EDITORIAL:

New law holds doctors more accountable for prescriptions

Sun, Oct 4, 2015 (2 a.m.)

Of all the ways drug addicts can get their hands on narcotics, the most preventable is from doctors who can — but don’t — check the patient’s history with controlled substances before authorizing more.

The Nevada Board of Pharmacy maintains a database, as required by law, listing the names of people who have been prescribed narcotics such as Lortab, OxyContin, Percocet and Vicodin. Physicians have been encouraged to check the database before prescribing a narcotic to a patient to make sure the patient isn’t already being prescribed narcotics from another doctor.

One of the reasons doctors should check a patient’s history, as reporter Megan Messerly pointed out in last week’s issue of The Sunday (“We Have a Pill Problem”), is that many addicts go to multiple doctors feigning pain to get prescriptions for narcotics, which are regulated by the Drug Enforcement Administration. The practice is known as “doctor shopping” — addicts’ efforts to get as many doctors as possible to prescribe drugs. Some may not use the drugs themselves but sell them on the street. (A 30 mg tablet of black-market OxyContin sells for about $20 on the street, according to the DEA.)

Given the pharmacy board’s database, why are so many addicts still able to secure narcotic scripts from multiple physicians? The answer triggers great disappointment: Of the 9,150 physicians in Nevada authorized by the pharmacy board and the DEA to prescribe narcotic medications, barely half, 5,037, have registered to consult the database. And less than half of those, 2,100, use it regularly.

In other words, odds are an addict can go to multiple doctors, claim pain and receive multiple prescriptions from inattentive physicians, then fill them at various pharmacies. The so-called patients are gaming the system, but doctors are complicit by their inaction.

Thankfully, this problem now should be fixed. A law passed by the 2015 Nevada Legislature took effect Oct. 1, making it mandatory that physicians who have the ability to prescribe narcotics check the database to see if the patient seeking a prescription is trying to defraud the system, as evidenced by multiple, overlapping prescriptions for controlled substances. A physician who doesn’t use the database could be disciplined.

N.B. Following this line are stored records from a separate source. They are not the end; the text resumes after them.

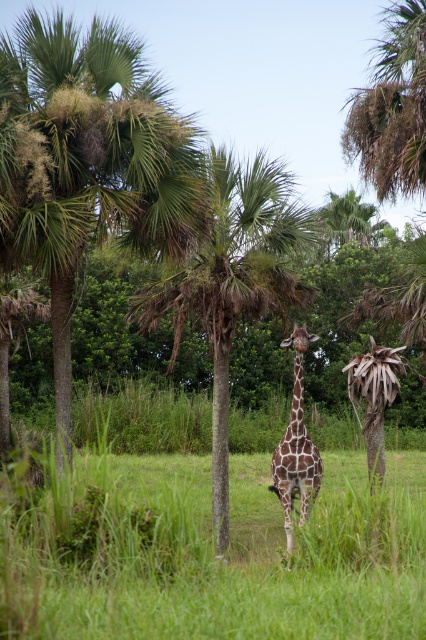
Question: Can you confirm if green leafy palm tree at left is positioned to the right of green leafy palm tree at center?

Choices:
 (A) yes
 (B) no

Answer: (B)

Question: Is the position of green leafy palm tree at left more distant than that of spotted fur giraffe at center?

Choices:
 (A) no
 (B) yes

Answer: (A)

Question: Which object appears closest to the camera in this image?

Choices:
 (A) spotted fur giraffe at center
 (B) green leafy palm tree at center
 (C) green leafy palm tree at left

Answer: (C)

Question: Among these objects, which one is farthest from the camera?

Choices:
 (A) green leafy palm tree at left
 (B) spotted fur giraffe at center

Answer: (B)

Question: Does green leafy palm tree at left have a larger size compared to spotted fur giraffe at center?

Choices:
 (A) no
 (B) yes

Answer: (B)

Question: Which object is the closest to the green leafy palm tree at left?

Choices:
 (A) spotted fur giraffe at center
 (B) green leafy palm tree at center

Answer: (B)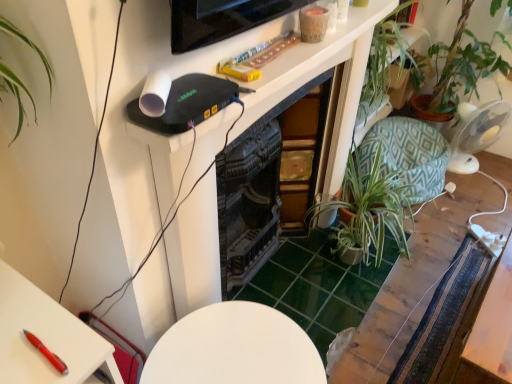
Locate an element on the screen. green leafy plant at center-right is located at coordinates (370, 209).

Measure the distance between point (x=469, y=139) and camera.

A distance of 7.85 feet exists between point (x=469, y=139) and camera.

What is the approximate width of green leafy plant at right?

12.28 inches.

Find the location of `wooden table at lower right, marked as the second table in a back-to-front arrangement`. wooden table at lower right, marked as the second table in a back-to-front arrangement is located at coordinates (493, 327).

Does point (388, 172) come closer to viewer compared to point (461, 183)?

Yes, point (388, 172) is closer to viewer.

From the image's perspective, is teal geometric fabric swivel chair at right below wooden table at center, which ranks as the 3th table in front-to-back order?

No.

Would you say teal geometric fabric swivel chair at right is a long distance from wooden table at center, which is counted as the first table, starting from the back?

No, teal geometric fabric swivel chair at right is not far away from wooden table at center, which is counted as the first table, starting from the back.

Between teal geometric fabric swivel chair at right and wooden table at center, which ranks as the 3th table in front-to-back order, which one has larger size?

teal geometric fabric swivel chair at right is bigger.

Considering the sizes of objects teal geometric fabric swivel chair at right and green leafy plant at right in the image provided, who is wider, teal geometric fabric swivel chair at right or green leafy plant at right?

teal geometric fabric swivel chair at right.

From the image's perspective, is teal geometric fabric swivel chair at right located beneath green leafy plant at right?

Yes.

From a real-world perspective, is teal geometric fabric swivel chair at right positioned above or below green leafy plant at right?

In terms of real-world spatial position, teal geometric fabric swivel chair at right is below green leafy plant at right.

In the scene shown: Considering the sizes of wooden table at lower right, marked as the second table in a back-to-front arrangement, and transparent plastic fan at right in the image, is wooden table at lower right, marked as the second table in a back-to-front arrangement, bigger or smaller than transparent plastic fan at right?

In the image, wooden table at lower right, marked as the second table in a back-to-front arrangement, appears to be larger than transparent plastic fan at right.

From the image's perspective, relative to transparent plastic fan at right, is wooden table at lower right, the 2th table when ordered from front to back, above or below?

wooden table at lower right, the 2th table when ordered from front to back, is below transparent plastic fan at right.

What's the angular difference between wooden table at lower right, marked as the second table in a back-to-front arrangement, and transparent plastic fan at right's facing directions?

The angular difference between wooden table at lower right, marked as the second table in a back-to-front arrangement, and transparent plastic fan at right is 113 degrees.

From a real-world perspective, who is located higher, wooden table at center, which is counted as the first table, starting from the back, or teal geometric fabric swivel chair at right?

teal geometric fabric swivel chair at right is physically above.

Considering the relative sizes of wooden table at center, which is counted as the first table, starting from the back, and teal geometric fabric swivel chair at right in the image provided, is wooden table at center, which is counted as the first table, starting from the back, smaller than teal geometric fabric swivel chair at right?

Yes, wooden table at center, which is counted as the first table, starting from the back, is smaller than teal geometric fabric swivel chair at right.

Between wooden table at center, which is counted as the first table, starting from the back, and transparent plastic fan at right, which one appears on the right side from the viewer's perspective?

From the viewer's perspective, transparent plastic fan at right appears more on the right side.

Is wooden table at center, which is counted as the first table, starting from the back, spatially inside transparent plastic fan at right, or outside of it?

wooden table at center, which is counted as the first table, starting from the back, is spatially situated outside transparent plastic fan at right.

Considering the sizes of objects wooden table at center, which is counted as the first table, starting from the back, and transparent plastic fan at right in the image provided, who is thinner, wooden table at center, which is counted as the first table, starting from the back, or transparent plastic fan at right?

Thinner between the two is transparent plastic fan at right.

Who is taller, wooden table at center, which ranks as the 3th table in front-to-back order, or transparent plastic fan at right?

With more height is transparent plastic fan at right.

Is green leafy plant at center-right directly adjacent to white glossy table at center, which appears as the 3th table when viewed from the back?

green leafy plant at center-right and white glossy table at center, which appears as the 3th table when viewed from the back, are clearly separated.

At what (x,y) coordinates should I click in order to perform the action: click on houseplant that appears behind the white glossy table at center, which appears as the 3th table when viewed from the back. Please return your answer as a coordinate pair (x, y). This screenshot has height=384, width=512. Looking at the image, I should click on (370, 209).

Does green leafy plant at center-right turn towards white glossy table at center, marked as the 1th table in a front-to-back arrangement?

No, green leafy plant at center-right does not turn towards white glossy table at center, marked as the 1th table in a front-to-back arrangement.

From a real-world perspective, is green leafy plant at right physically located above or below wooden table at lower right, the 2th table when ordered from front to back?

In terms of real-world spatial position, green leafy plant at right is above wooden table at lower right, the 2th table when ordered from front to back.

Where is `the 2nd table in front of the green leafy plant at right, counting from the anchor's position`? This screenshot has height=384, width=512. the 2nd table in front of the green leafy plant at right, counting from the anchor's position is located at coordinates (493, 327).

What's the angular difference between green leafy plant at right and wooden table at lower right, marked as the second table in a back-to-front arrangement,'s facing directions?

The facing directions of green leafy plant at right and wooden table at lower right, marked as the second table in a back-to-front arrangement, are 86.6 degrees apart.

Is green leafy plant at right inside or outside of wooden table at lower right, the 2th table when ordered from front to back?

green leafy plant at right is not enclosed by wooden table at lower right, the 2th table when ordered from front to back.

This screenshot has width=512, height=384. I want to click on the 2nd table to the left of the teal geometric fabric swivel chair at right, counting from the anchor's position, so click(415, 273).

The width and height of the screenshot is (512, 384). I want to click on swivel chair on the right of green leafy plant at right, so click(x=407, y=155).

Based on their spatial positions, is wooden table at lower right, marked as the second table in a back-to-front arrangement, or teal geometric fabric swivel chair at right further from wooden table at center, which ranks as the 3th table in front-to-back order?

wooden table at lower right, marked as the second table in a back-to-front arrangement.

Looking at the image, which one is located closer to white glossy table at center, which appears as the 3th table when viewed from the back, wooden table at center, which ranks as the 3th table in front-to-back order, or transparent plastic fan at right?

Among the two, wooden table at center, which ranks as the 3th table in front-to-back order, is located nearer to white glossy table at center, which appears as the 3th table when viewed from the back.

Which object lies further to the anchor point wooden table at lower right, the 2th table when ordered from front to back, wooden table at center, which is counted as the first table, starting from the back, or transparent plastic fan at right?

transparent plastic fan at right lies further to wooden table at lower right, the 2th table when ordered from front to back, than the other object.

Considering their positions, is wooden table at lower right, marked as the second table in a back-to-front arrangement, positioned closer to wooden table at center, which ranks as the 3th table in front-to-back order, than green leafy plant at center-right?

green leafy plant at center-right is positioned closer to the anchor wooden table at center, which ranks as the 3th table in front-to-back order.

Estimate the real-world distances between objects in this image. Which object is further from wooden table at center, which is counted as the first table, starting from the back, teal geometric fabric swivel chair at right or transparent plastic fan at right?

transparent plastic fan at right.

Based on their spatial positions, is wooden table at lower right, the 2th table when ordered from front to back, or wooden table at center, which is counted as the first table, starting from the back, closer to white glossy table at center, which appears as the 3th table when viewed from the back?

Based on the image, wooden table at lower right, the 2th table when ordered from front to back, appears to be nearer to white glossy table at center, which appears as the 3th table when viewed from the back.

Looking at the image, which one is located closer to green leafy plant at right, white glossy table at center, which appears as the 3th table when viewed from the back, or wooden table at center, which is counted as the first table, starting from the back?

The object closer to green leafy plant at right is wooden table at center, which is counted as the first table, starting from the back.

Considering their positions, is green leafy plant at right positioned further to transparent plastic fan at right than green leafy plant at center-right?

The object further to transparent plastic fan at right is green leafy plant at center-right.

Where is `houseplant located between wooden table at lower right, marked as the second table in a back-to-front arrangement, and transparent plastic fan at right in the depth direction`? The width and height of the screenshot is (512, 384). houseplant located between wooden table at lower right, marked as the second table in a back-to-front arrangement, and transparent plastic fan at right in the depth direction is located at coordinates click(370, 209).

Where is `houseplant between white glossy table at center, marked as the 1th table in a front-to-back arrangement, and wooden table at center, which is counted as the first table, starting from the back, from left to right`? The image size is (512, 384). houseplant between white glossy table at center, marked as the 1th table in a front-to-back arrangement, and wooden table at center, which is counted as the first table, starting from the back, from left to right is located at coordinates (370, 209).

Where is `vegetation between wooden table at center, which is counted as the first table, starting from the back, and transparent plastic fan at right, along the z-axis`? The height and width of the screenshot is (384, 512). vegetation between wooden table at center, which is counted as the first table, starting from the back, and transparent plastic fan at right, along the z-axis is located at coordinates (384, 62).

The height and width of the screenshot is (384, 512). What are the coordinates of `houseplant between wooden table at lower right, marked as the second table in a back-to-front arrangement, and teal geometric fabric swivel chair at right in the front-back direction` in the screenshot? It's located at (370, 209).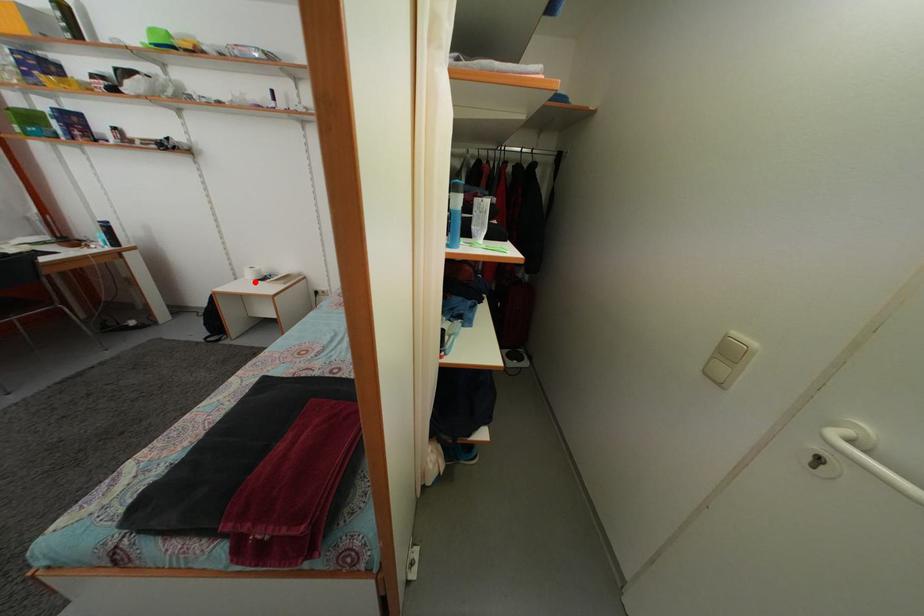
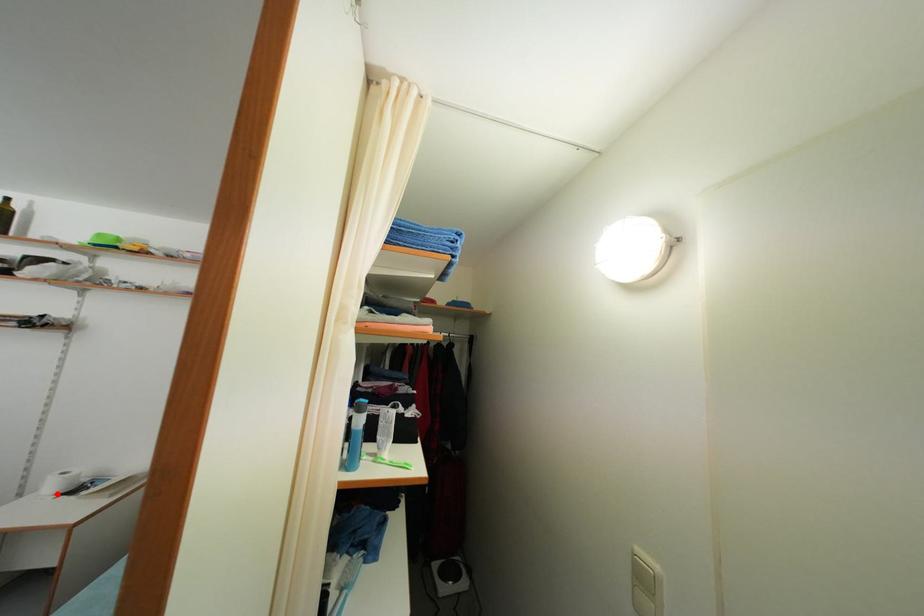
I am providing you with two images of the same scene from different viewpoints. A red point is marked on the first image and another point is marked on the second image. Are the points marked in image1 and image2 representing the same 3D position?

Yes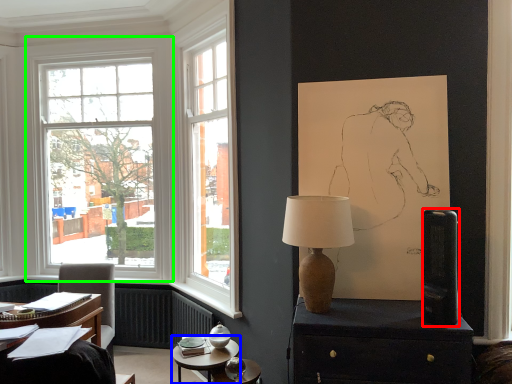
Question: Which object is positioned farthest from loudspeaker (highlighted by a red box)? Select from table (highlighted by a blue box) and window (highlighted by a green box).

Choices:
 (A) table
 (B) window

Answer: (B)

Pharmacists also have access to the database, to report when they dispense prescriptions and to help them stop addicts from pharmacy shopping. The pharmacists’ input also is valuable because a prescribing doctor can search for his own name to see if fraudulent prescriptions are being issued by someone forging his signature.

We wish doctors who have the authority to prescribe narcotics would have been using the database all along, to cut down on the incidence of people getting multiple prescriptions for controlled substances. They are among the most dangerous medicines that can be prescribed and are the ones most likely to be abused.

Now that there’s a law that requires doctors to check the pharmacy board’s database to make sure a patient isn’t already getting drugs elsewhere, we expect all physicians will get on board, lest they become lawbreakers themselves. It’s not the best motive to participate in the database, but if it works, it works.